**PROBLEM DETAILS:** Render every entry below as a two-column CSV with the headers entry_text and answer, one row per entry, putting each value in a single quoted field with line breaks turned into spaces. Leave the pictures out.

**A block of data:**
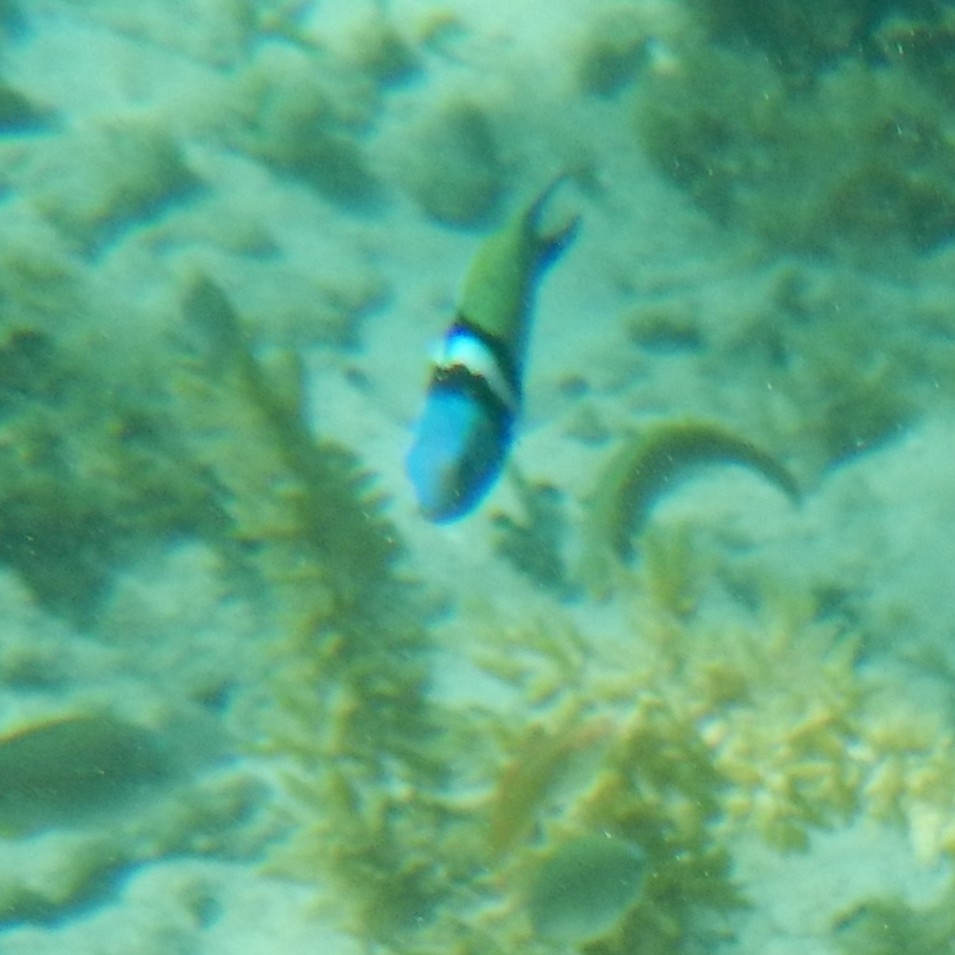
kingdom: Animalia
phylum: Chordata
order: Perciformes
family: Labridae
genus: Thalassoma
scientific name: Thalassoma bifasciatum
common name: Bluehead wrasse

**RIGHT ANSWER:**
entry_text,answer
"kingdom:","Animalia"
"phylum:","Chordata"
"order:","Perciformes"
"family:","Labridae"
"genus:","Thalassoma"
"scientific name:","Thalassoma bifasciatum"
"common name:","Bluehead wrasse"